India’s space economy is currently estimated at around $8.4 billion and is expected to grow to $44 billion by 2033. Earlier this year, India also relaxed rules to allow 100 percent foreign direct investment (FDI) in the space sector in a move aimed at promoting investment in the segment.

Meanwhile, even as it continues its focus on space and nuclear programmes, a significant chunk of the company’s revenues now come from its clean energy business. That segment constitutes 50 percent of its revenue, and the company is expecting a compounded growth of between 30 and 35 percent over the next decade. “We are working with MNCs in building projects for them, mostly for exports, in fuel cell technology,” Reddy says. “We’re also talking about hydel and wind projects, in addition to waste to energy. It was a new segment which we took up to build exports.”

Primarily, MTAR’s clean energy division looks at manufacturing hydrogen electrolysers, a device that uses electricity to split water into hydrogen and oxygen and hydrogen boxes to generate power from hydrogen. The company also supplies fuel cells to Bloom Energy USA, a market leader in the stationary fuel cell segment. “We manufacture the entire systems for the fuel cells,” Reddy says. “The fuel cells are manufactured in the US, but the complete system is manufactured in India, and we export it to the US.”
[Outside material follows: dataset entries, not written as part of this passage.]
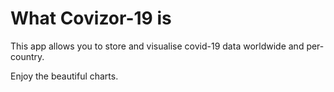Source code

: # What Covizor-19 is
This app allows you to store and visualise covid-19 data worldwide and per-country. 

Enjoy the beautiful charts.
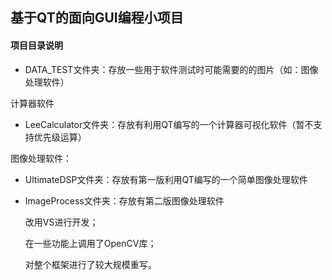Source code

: ## 基于QT的面向GUI编程小项目

#### **项目目录说明**

- DATA_TEST文件夹：存放一些用于软件测试时可能需要的的图片（如：图像处理软件）

计算器软件

- LeeCalculator文件夹：存放有利用QT编写的一个计算器可视化软件（暂不支持优先级运算）

图像处理软件：

- UltimateDSP文件夹：存放有第一版利用QT编写的一个简单图像处理软件

- ImageProcess文件夹：存放有第二版图像处理软件

  改用VS进行开发；

  在一些功能上调用了OpenCV库；

  对整个框架进行了较大规模重写。





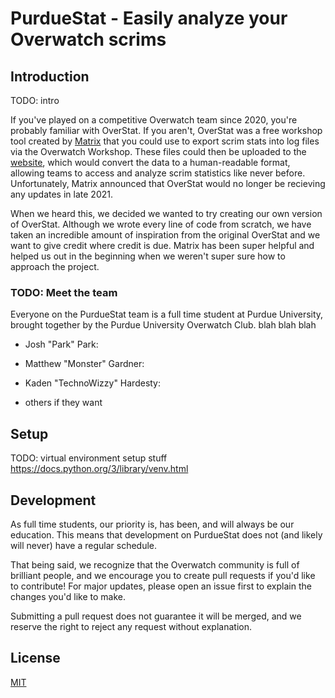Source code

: # PurdueStat - Easily analyze your Overwatch scrims

## Introduction

TODO: intro

If you've played on a competitive Overwatch team since 2020, you're probably familiar with OverStat. If you aren't, OverStat was a free workshop tool created by [Matrix](https://www.adunna.me) that you could use to export scrim stats into log files via the Overwatch Workshop. These files could then be uploaded to the [website](https://www.overstat.us), which would convert the data to a human-readable format, allowing teams to access and analyze scrim statistics like never before. Unfortunately, Matrix announced that OverStat would no longer be recieving any updates in late 2021.

When we heard this, we decided we wanted to try creating our own version of OverStat. Although we wrote every line of code from scratch, we have taken an incredible amount of inspiration from the original OverStat and we want to give credit where credit is due. Matrix has been super helpful and helped us out in the beginning when we weren't super sure how to approach the project.

### TODO: Meet the team

Everyone on the PurdueStat team is a full time student at Purdue University, brought together by the Purdue University Overwatch Club. blah blah blah

- Josh "Park" Park:

- Matthew "Monster" Gardner:

- Kaden "TechnoWizzy" Hardesty:

- others if they want

## Setup

TODO: virtual environment setup stuff
https://docs.python.org/3/library/venv.html

## Development

As full time students, our priority is, has been, and will always be our education. This means that development on PurdueStat does not (and likely will never) have a regular schedule.

That being said, we recognize that the Overwatch community is full of brilliant people, and we encourage you to create pull requests if you'd like to contribute! For major updates, please open an issue first to explain the changes you'd like to make.

Submitting a pull request does not guarantee it will be merged, and we reserve the right to reject any request without explanation.

## License

[MIT](https://choosealicense.com/licenses/mit/)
Last year, the company also received a defence industrial  licence (DIL) for production of various mechanical and electronic subsystems in the defence sector. A DIL makes it easier to partner with MNCs, and cater to both domestic and export markets by taking up projects under Buy (Indian)’, ‘Buy & Make (Indian)’ & ‘Make’ categories.
 
India is expected to spend a staggering $130 billion over the next seven years as part of its plan to modernise its military, which has long suffered for reasons ranging from poor planning, allegations of corruption and a serious mismatch between strategic objectives and purchasing technology. In the current year alone, the capital outlay for defence modernisation and infrastructure development is pegged at ₹1.62 lakh crore with indigenisation and domestic manufacturing at the heart of it.

Ready for the long run

Today, much of Reddy’s endeavour is to build MTAR into an institution with a well-focussed approach to business.  

“This is a 50-year-old company,” Reddy says. “The shareholders are well diversified and most of them are not involved in the business. The company is moving to be more of an institution in the long run. It’s not about promoters, and more about the company and the way it is run.”

Along the way, MTAR, Reddy says, remains steadfast on its focus on indigenising various components needed for the defence and space sector. “We develop various products, and we indigenise them,” Reddy says. “So, our import constituent comes down drastically because we faced this problem many years back in terms of not being able to import because of various restrictions.”

For many years, MTAR has remained in the background in India’s space, nuclear and defence plans. Now, it’s all about playing on the front foot.